Nepal govt's links with China affecting its autonomy:Report

DY365
DY365
Published: August 23,2020 11:12 AM
DY365

Story highlights

August 23, 2020: Beijing's nexus with the top establishment in the Nepal government has raised serious doubts over the Himalayan nation's 'autonomy' and 'ability to take independent decisions'.

August 23, 2020: As China continues to wield its influence over various countries, Beijing's nexus with the top establishment in the Nepal government has raised serious doubts over the Himalayan nation's 'autonomy' and 'ability to take independent decisions', according to a report in Global Watch Analysis.



According to an article by Roland Jacquard, the author explains China's policy of corrupting the political class of a country, especially those who are not economically strong. He also details how the foreign policy of Nepal, the latest entrant to fall victim to China's strategic expansionism, has veered towards pushing the interests of Beijing. In January last year, the day when China condemned United States' move to slap economic sanctions on Venezuela, the ruling Nepal Communist Party (NCP) also issued a similar statement denouncing Washington and its allies for intervening in Venezuela's internal matters. This was probably the first time Kathmandu had taken a stand pertaining to US policies in Latin America.





Another worrying and trend noticed in Nepal is the deteriorating human rights condition of Tibetan refugees residing in Nepal. The Himalayan nation shares a long border with Tibet and is home to over 20,000 Tibetan exiles, many of whom coming into the country after the Dalai Lama took refuge in India in 1959. According to a recent report submitted to the United Nations (UN), two human rights groups -- Washington-based International Campaign for Tibet and the Paris-based International Federation for Human Rights -- have noted that the new arrivals of Tibetans to Nepal often face threats of being deported to China.

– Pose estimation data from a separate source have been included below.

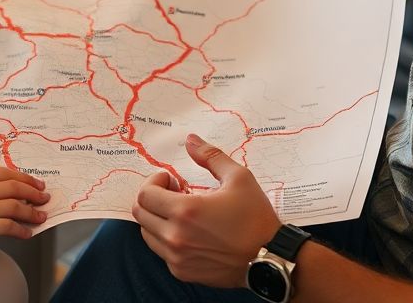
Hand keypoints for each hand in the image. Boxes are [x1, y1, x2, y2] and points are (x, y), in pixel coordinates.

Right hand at [0, 167, 49, 258]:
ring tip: (40, 216)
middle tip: (43, 197)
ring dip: (31, 212)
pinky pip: (7, 227)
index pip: (3, 173)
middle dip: (33, 191)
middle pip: (13, 186)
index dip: (23, 178)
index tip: (34, 183)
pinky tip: (26, 233)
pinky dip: (21, 230)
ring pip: (14, 205)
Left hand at [132, 134, 278, 288]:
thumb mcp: (239, 178)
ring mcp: (178, 258)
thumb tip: (191, 140)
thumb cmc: (256, 219)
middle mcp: (176, 237)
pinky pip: (161, 252)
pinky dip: (167, 239)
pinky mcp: (183, 272)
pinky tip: (189, 232)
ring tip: (182, 213)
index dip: (154, 182)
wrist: (271, 258)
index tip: (171, 180)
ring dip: (157, 218)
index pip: (145, 195)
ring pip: (147, 234)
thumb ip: (210, 156)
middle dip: (153, 198)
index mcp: (186, 212)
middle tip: (174, 193)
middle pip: (141, 213)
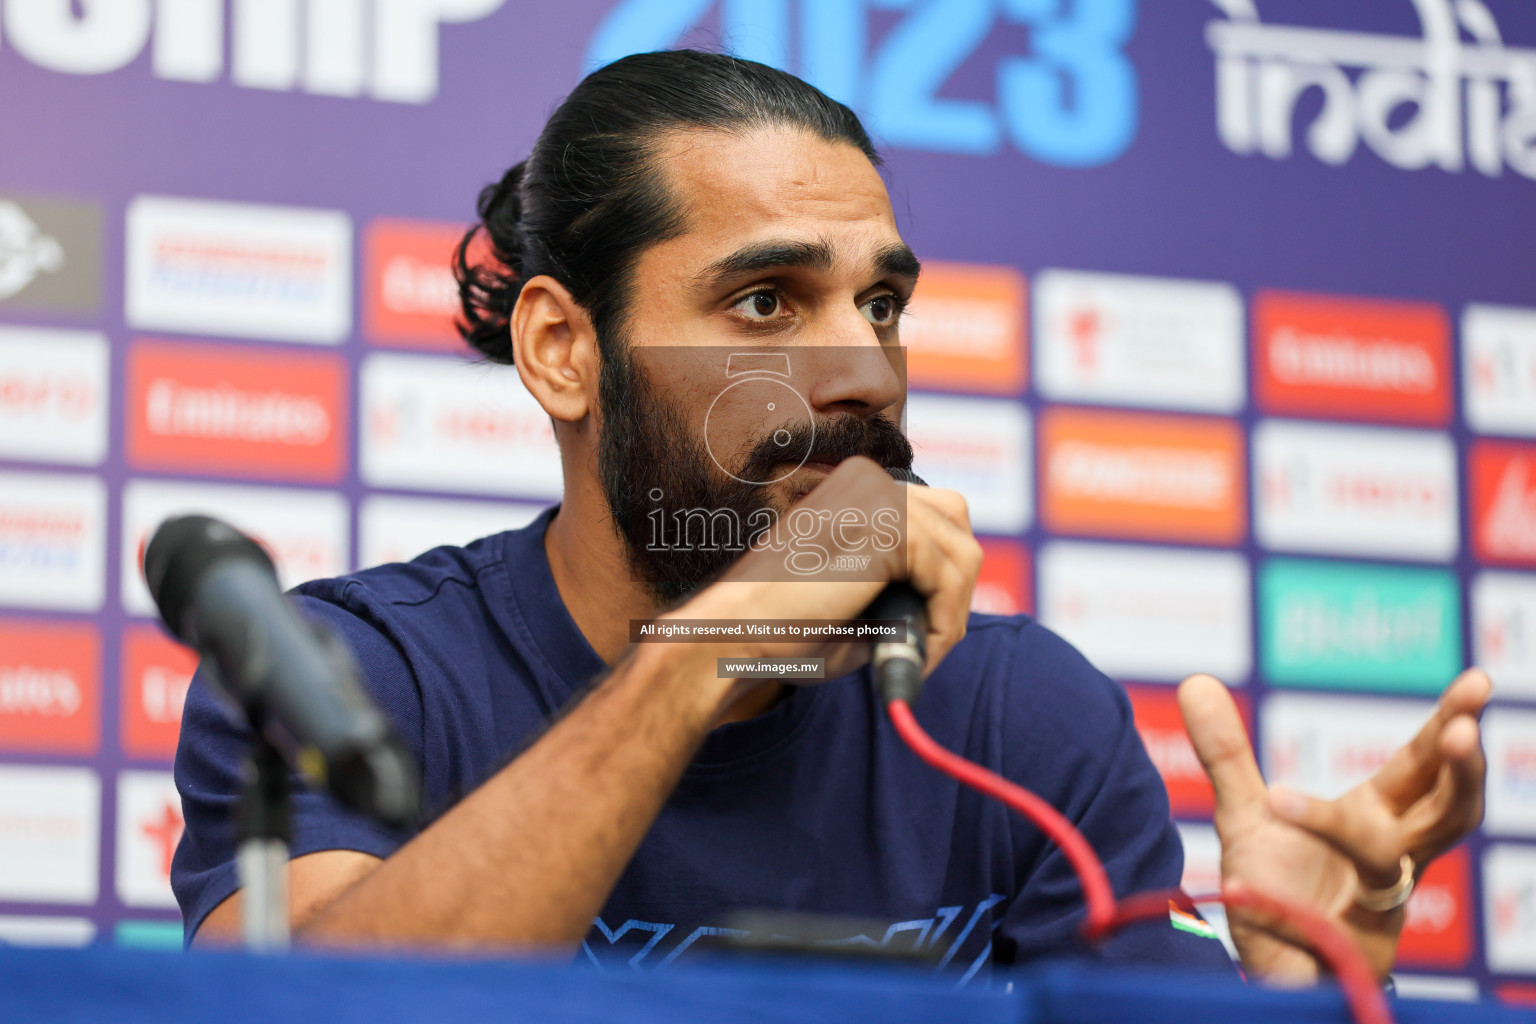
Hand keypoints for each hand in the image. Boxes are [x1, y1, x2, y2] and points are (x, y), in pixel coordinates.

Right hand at [668, 456, 981, 681]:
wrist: (736, 635)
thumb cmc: (785, 628)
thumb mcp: (856, 590)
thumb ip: (900, 579)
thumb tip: (951, 596)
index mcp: (857, 487)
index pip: (934, 517)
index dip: (938, 575)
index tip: (922, 628)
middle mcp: (870, 480)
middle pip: (956, 521)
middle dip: (955, 585)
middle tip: (930, 638)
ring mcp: (879, 498)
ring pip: (961, 553)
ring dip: (951, 612)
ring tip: (920, 653)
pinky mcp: (887, 528)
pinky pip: (949, 577)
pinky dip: (943, 621)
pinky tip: (915, 649)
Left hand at [1177, 669, 1489, 982]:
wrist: (1270, 969)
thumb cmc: (1277, 893)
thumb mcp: (1246, 812)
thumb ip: (1226, 753)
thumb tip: (1193, 680)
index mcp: (1381, 818)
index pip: (1427, 764)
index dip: (1452, 723)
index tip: (1477, 680)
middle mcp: (1392, 859)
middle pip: (1446, 808)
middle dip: (1460, 768)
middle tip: (1465, 729)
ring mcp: (1373, 906)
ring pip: (1387, 861)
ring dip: (1366, 831)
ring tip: (1318, 803)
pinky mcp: (1341, 948)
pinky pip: (1319, 913)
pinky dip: (1280, 892)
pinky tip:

With the growing links between the Nepal government and China, Tibetan refugees are barred from holding elections to elect members of their refugee associations or celebrate the Dalai Lama's birthday, Jacquard writes in the article. Attempts to protest against Chinese persecution are met with a heavy-handed response by Nepali authorities, says the writer. To ensure that the top establishment of Nepal carries out China's bidding, the Chinese Embassy in Kathmandu has been steadily building a network of loyalists, and doles are given out to them, many times on the pretext of legitimate jobs undertaken for the embassy.